A note on pure connection formalism for unimodular gravity and its possible generalisations

TL;DR

This paper explores the pure connection formalism for Henneaux-Teitelboim unimodular gravity, deriving a pure connection action and demonstrating its inclusion in a broader class of gauge theories with two degrees of freedom.

Contribution

It derives the pure connection action for Henneaux-Teitelboim unimodular gravity and shows its relation to a wider class of gauge theories with broken diffeomorphism invariance.

Findings

Derived the pure connection action from Plebanski formulation.

Included Henneaux-Teitelboim UG in a broader class of theories.

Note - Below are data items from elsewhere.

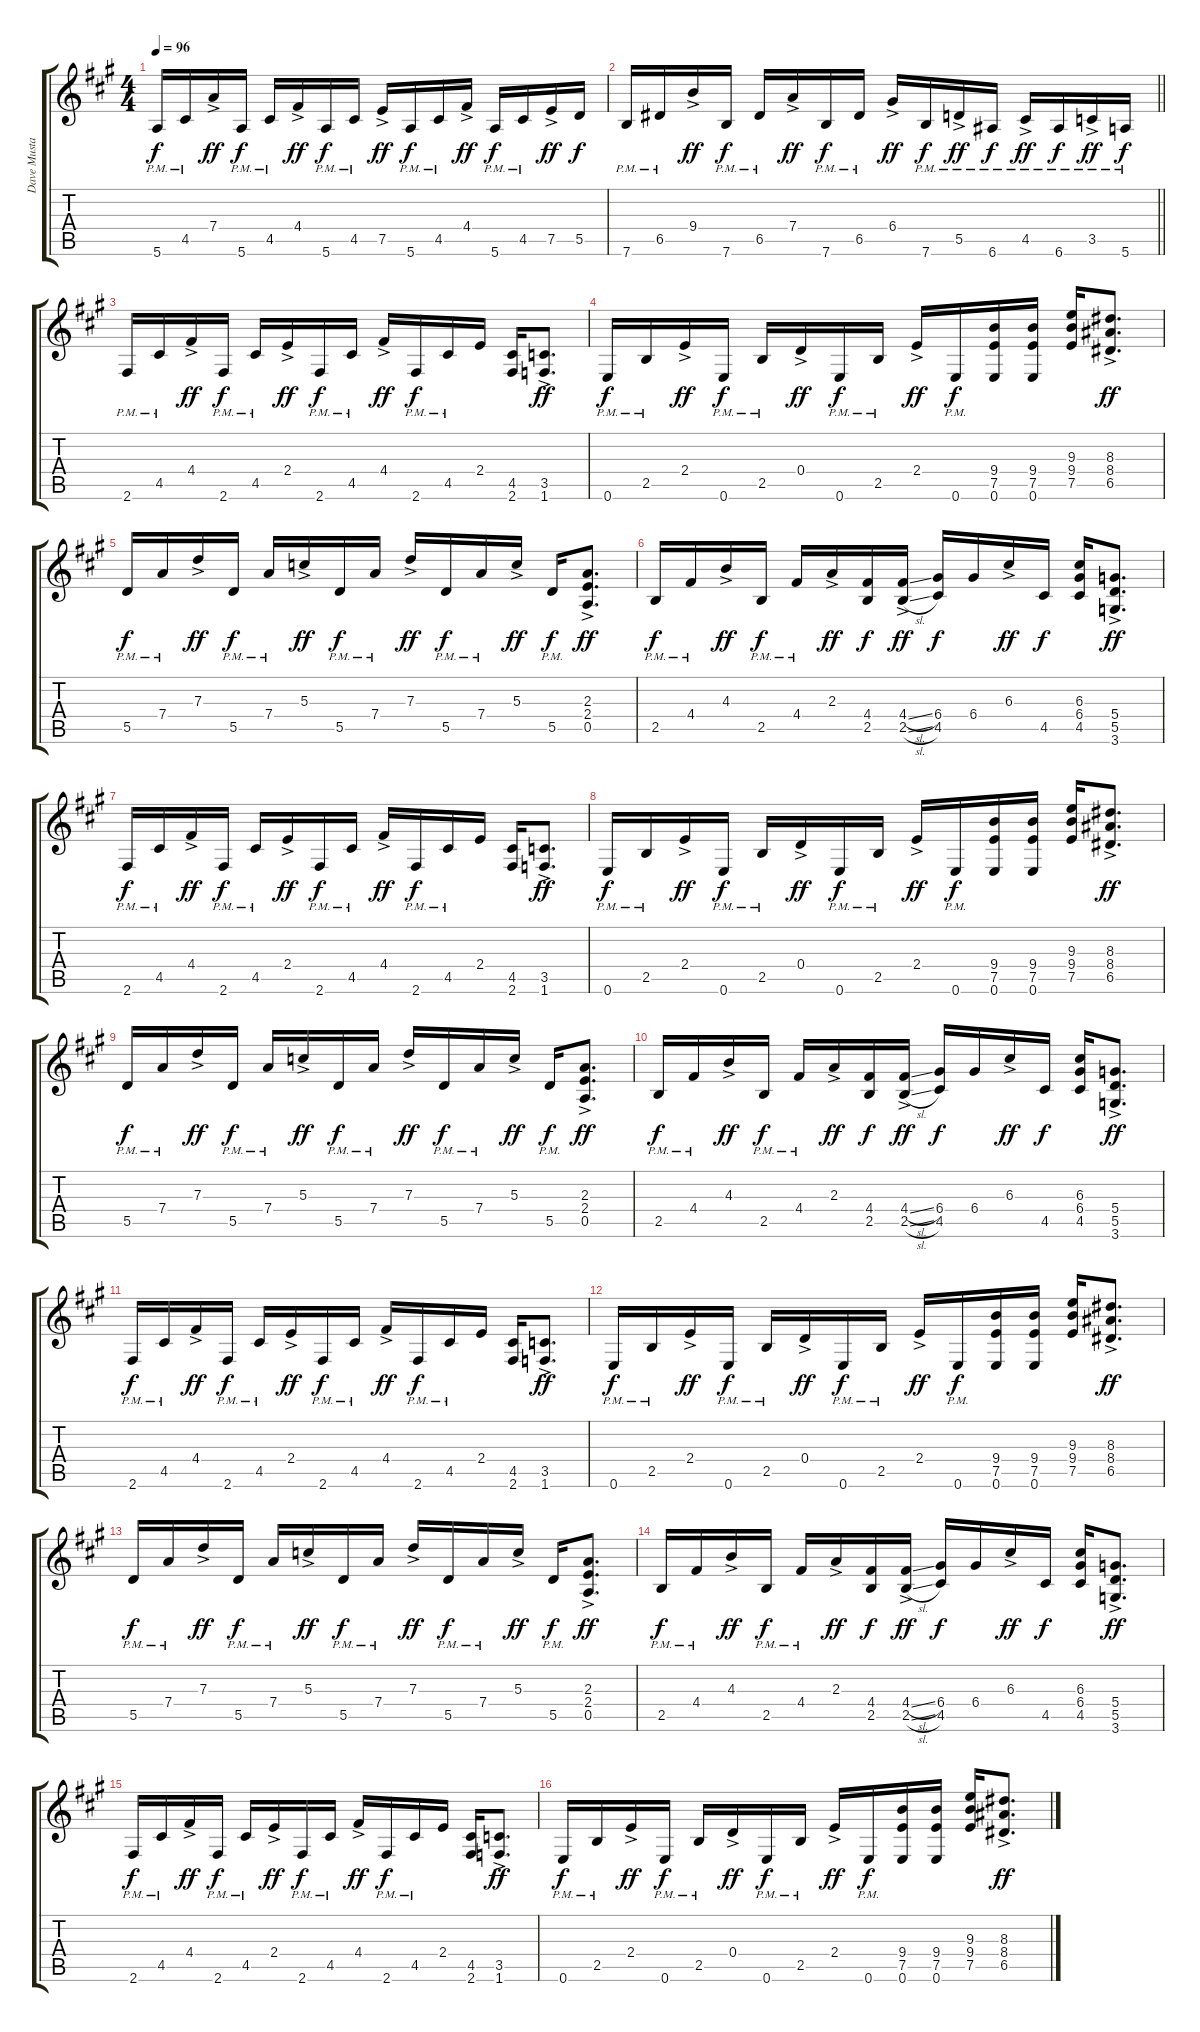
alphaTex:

\track ("Dave Mustaine" "Dave Musta") {instrument distortionguitar}
\staff {score tabs}
\tuning (E4 B3 G3 D3 A2 E2) {hide}
\ts (4 4)
\tempo 96
\clef g2
\ks f#minor
5.6{pm}.16{dy f} 4.5{pm}.16 7.4{ac}.16{dy ff} 5.6{pm}.16{dy f} 4.5{pm}.16 4.4{ac}.16{dy ff} 5.6{pm}.16{dy f} 4.5{pm}.16 7.5{ac}.16{dy ff} 5.6{pm}.16{dy f} 4.5{pm}.16 4.4{ac}.16{dy ff} 5.6{pm}.16{dy f} 4.5{pm}.16 7.5{ac}.16{dy ff} 5.5.16{dy f} |
\barLineRight lightlight
7.6{pm}.16 6.5{pm}.16 9.4{ac}.16{dy ff} 7.6{pm}.16{dy f} 6.5{pm}.16 7.4{ac}.16{dy ff} 7.6{pm}.16{dy f} 6.5{pm}.16 6.4{ac}.16{dy ff} 7.6{pm}.16{dy f} 5.5{ac pm}.16{dy ff} 6.6{pm}.16{dy f} 4.5{ac pm}.16{dy ff} 6.6{pm}.16{dy f} 3.5{ac pm}.16{dy ff} 5.6{pm}.16{dy f} |
2.6{pm}.16 4.5{pm}.16 4.4{ac}.16{dy ff} 2.6{pm}.16{dy f} 4.5{pm}.16 2.4{ac}.16{dy ff} 2.6{pm}.16{dy f} 4.5{pm}.16 4.4{ac}.16{dy ff} 2.6{pm}.16{dy f} 4.5{pm}.16 2.4.16 (4.5 2.6).16 (3.5{ac} 1.6{ac}).8{d dy ff} |
0.6{pm}.16{dy f} 2.5{pm}.16 2.4{ac}.16{dy ff} 0.6{pm}.16{dy f} 2.5{pm}.16 0.4{ac}.16{dy ff} 0.6{pm}.16{dy f} 2.5{pm}.16 2.4{ac}.16{dy ff} 0.6{pm}.16{dy f} (9.4 7.5 0.6).16 (9.4 7.5 0.6).16 (9.3 9.4 7.5).16 (8.3{ac} 8.4{ac} 6.5{ac}).8{d dy ff} |
5.5{pm}.16{dy f} 7.4{pm}.16 7.3{ac}.16{dy ff} 5.5{pm}.16{dy f} 7.4{pm}.16 5.3{ac}.16{dy ff} 5.5{pm}.16{dy f} 7.4{pm}.16 7.3{ac}.16{dy ff} 5.5{pm}.16{dy f} 7.4{pm}.16 5.3{ac}.16{dy ff} 5.5{pm}.16{dy f} (2.3{ac} 2.4{ac} 0.5{ac}).8{d dy ff} |
2.5{pm}.16{dy f} 4.4{pm}.16 4.3{ac}.16{dy ff} 2.5{pm}.16{dy f} 4.4{pm}.16 2.3{ac}.16{dy ff} (4.4 2.5).16{dy f} (4.4{sl ac} 2.5{sl ac}).16{dy ff} (6.4 4.5).16{dy f} 6.4.16 6.3{ac}.16{dy ff} 4.5.16{dy f} (6.3 6.4 4.5).16 (5.4{ac} 5.5{ac} 3.6{ac}).8{d dy ff} |
2.6{pm}.16{dy f} 4.5{pm}.16 4.4{ac}.16{dy ff} 2.6{pm}.16{dy f} 4.5{pm}.16 2.4{ac}.16{dy ff} 2.6{pm}.16{dy f} 4.5{pm}.16 4.4{ac}.16{dy ff} 2.6{pm}.16{dy f} 4.5{pm}.16 2.4.16 (4.5 2.6).16 (3.5{ac} 1.6{ac}).8{d dy ff} |
0.6{pm}.16{dy f} 2.5{pm}.16 2.4{ac}.16{dy ff} 0.6{pm}.16{dy f} 2.5{pm}.16 0.4{ac}.16{dy ff} 0.6{pm}.16{dy f} 2.5{pm}.16 2.4{ac}.16{dy ff} 0.6{pm}.16{dy f} (9.4 7.5 0.6).16 (9.4 7.5 0.6).16 (9.3 9.4 7.5).16 (8.3{ac} 8.4{ac} 6.5{ac}).8{d dy ff} |
5.5{pm}.16{dy f} 7.4{pm}.16 7.3{ac}.16{dy ff} 5.5{pm}.16{dy f} 7.4{pm}.16 5.3{ac}.16{dy ff} 5.5{pm}.16{dy f} 7.4{pm}.16 7.3{ac}.16{dy ff} 5.5{pm}.16{dy f} 7.4{pm}.16 5.3{ac}.16{dy ff} 5.5{pm}.16{dy f} (2.3{ac} 2.4{ac} 0.5{ac}).8{d dy ff} |
2.5{pm}.16{dy f} 4.4{pm}.16 4.3{ac}.16{dy ff} 2.5{pm}.16{dy f} 4.4{pm}.16 2.3{ac}.16{dy ff} (4.4 2.5).16{dy f} (4.4{sl ac} 2.5{sl ac}).16{dy ff} (6.4 4.5).16{dy f} 6.4.16 6.3{ac}.16{dy ff} 4.5.16{dy f} (6.3 6.4 4.5).16 (5.4{ac} 5.5{ac} 3.6{ac}).8{d dy ff} |
2.6{pm}.16{dy f} 4.5{pm}.16 4.4{ac}.16{dy ff} 2.6{pm}.16{dy f} 4.5{pm}.16 2.4{ac}.16{dy ff} 2.6{pm}.16{dy f} 4.5{pm}.16 4.4{ac}.16{dy ff} 2.6{pm}.16{dy f} 4.5{pm}.16 2.4.16 (4.5 2.6).16 (3.5{ac} 1.6{ac}).8{d dy ff} |
0.6{pm}.16{dy f} 2.5{pm}.16 2.4{ac}.16{dy ff} 0.6{pm}.16{dy f} 2.5{pm}.16 0.4{ac}.16{dy ff} 0.6{pm}.16{dy f} 2.5{pm}.16 2.4{ac}.16{dy ff} 0.6{pm}.16{dy f} (9.4 7.5 0.6).16 (9.4 7.5 0.6).16 (9.3 9.4 7.5).16 (8.3{ac} 8.4{ac} 6.5{ac}).8{d dy ff} |
5.5{pm}.16{dy f} 7.4{pm}.16 7.3{ac}.16{dy ff} 5.5{pm}.16{dy f} 7.4{pm}.16 5.3{ac}.16{dy ff} 5.5{pm}.16{dy f} 7.4{pm}.16 7.3{ac}.16{dy ff} 5.5{pm}.16{dy f} 7.4{pm}.16 5.3{ac}.16{dy ff} 5.5{pm}.16{dy f} (2.3{ac} 2.4{ac} 0.5{ac}).8{d dy ff} |
2.5{pm}.16{dy f} 4.4{pm}.16 4.3{ac}.16{dy ff} 2.5{pm}.16{dy f} 4.4{pm}.16 2.3{ac}.16{dy ff} (4.4 2.5).16{dy f} (4.4{sl ac} 2.5{sl ac}).16{dy ff} (6.4 4.5).16{dy f} 6.4.16 6.3{ac}.16{dy ff} 4.5.16{dy f} (6.3 6.4 4.5).16 (5.4{ac} 5.5{ac} 3.6{ac}).8{d dy ff} |
2.6{pm}.16{dy f} 4.5{pm}.16 4.4{ac}.16{dy ff} 2.6{pm}.16{dy f} 4.5{pm}.16 2.4{ac}.16{dy ff} 2.6{pm}.16{dy f} 4.5{pm}.16 4.4{ac}.16{dy ff} 2.6{pm}.16{dy f} 4.5{pm}.16 2.4.16 (4.5 2.6).16 (3.5{ac} 1.6{ac}).8{d dy ff} |
0.6{pm}.16{dy f} 2.5{pm}.16 2.4{ac}.16{dy ff} 0.6{pm}.16{dy f} 2.5{pm}.16 0.4{ac}.16{dy ff} 0.6{pm}.16{dy f} 2.5{pm}.16 2.4{ac}.16{dy ff} 0.6{pm}.16{dy f} (9.4 7.5 0.6).16 (9.4 7.5 0.6).16 (9.3 9.4 7.5).16 (8.3{ac} 8.4{ac} 6.5{ac}).8{d dy ff}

Propagates two complex degrees of freedom.

Abstract

In this note, we consider the Henneaux-Teitelboim version of Unimodular Gravity (UG) and its deformations in the form of gauge theories with spontaneously broken diffeomorphism invariance. Actions defining such theories depends on the curvature of an $SO(3,\mathbb{C})$ gauge connection and the field strength of a (real) 3-form (or equivalently its dual vector density). We obtain the pure connection action of the theory from the corresponding Plebanski action by integrating out auxiliary fields. Then we show that the Henneaux-Teitelboim form of UG can be included in a wider class of theories which propagate two (complex) degrees of freedom.